OmniMem：面向流式音视频大语言模型的扰动感知内存压缩

Abstract: Audio-visual large language models (LLMs) hold strong promise for long-form video understanding, yet their long-video inference is fundamentally limited by the linear growth of video tokens and key-value (KV) caches. 摘要： 音视频大语言模型（LLMs）在长视频理解方面展现出巨大潜力，但其长视频推理过程受到视频 Token 和键值（KV）缓存线性增长的根本性限制。

We present OmniMem, a memory-efficient streaming framework designed specifically for audio-visual LLMs. Unlike existing compression methods that treat all tokens uniformly, OmniMem introduces a modality-aware memory allocation strategy that separately manages visual and audio contexts, addressing the severe token imbalance between the two modalities. 我们提出了 OmniMem，这是一个专为音视频大语言模型设计的内存高效流式框架。与现有将所有 Token 同等对待的压缩方法不同，OmniMem 引入了一种模态感知的内存分配策略，分别管理视觉和音频上下文，从而解决了两种模态之间严重的 Token 不平衡问题。
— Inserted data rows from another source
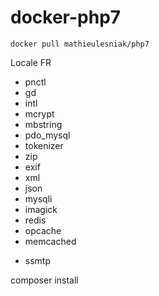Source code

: # docker-php7

`docker pull mathieulesniak/php7`

Locale FR

- pnctl
- gd
- intl
- mcrypt
- mbstring
- pdo_mysql
- tokenizer
- zip
- exif
- xml
- json
- mysqli
- imagick
- redis
- opcache
- memcached

* ssmtp

composer install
OmniMem further preserves informative and non-redundant KV states through perturbation-aware memory selection, enabling compact memory without sacrificing long-range understanding. To strengthen compression under realistic deployment constraints, we also explore budget-aware fine-tuning, which encourages the model to consolidate useful information into retained memory. OmniMem 通过扰动感知的内存选择机制，进一步保留了信息丰富且非冗余的 KV 状态，在不牺牲长距离理解能力的前提下实现了内存压缩。为了在实际部署约束下增强压缩效果，我们还探索了预算感知的微调方法，鼓励模型将有用信息整合到保留的内存中。

Experiments on VideoMME Long, LVBench, and LVOmniBench with video-SALMONN 2+ and Qwen-2.5-Omni show that OmniMem consistently improves over strong training-free compression baselines by 2-4% absolute accuracy under the same memory budgets, with an additional 1-2% gain after fine-tuning. 在 VideoMME Long、LVBench 和 LVOmniBench 上，使用 video-SALMONN 2+ 和 Qwen-2.5-Omni 进行的实验表明，在相同的内存预算下，OmniMem 相比强大的免训练压缩基线，准确率稳定提升了 2-4%，微调后可额外获得 1-2% 的性能增益。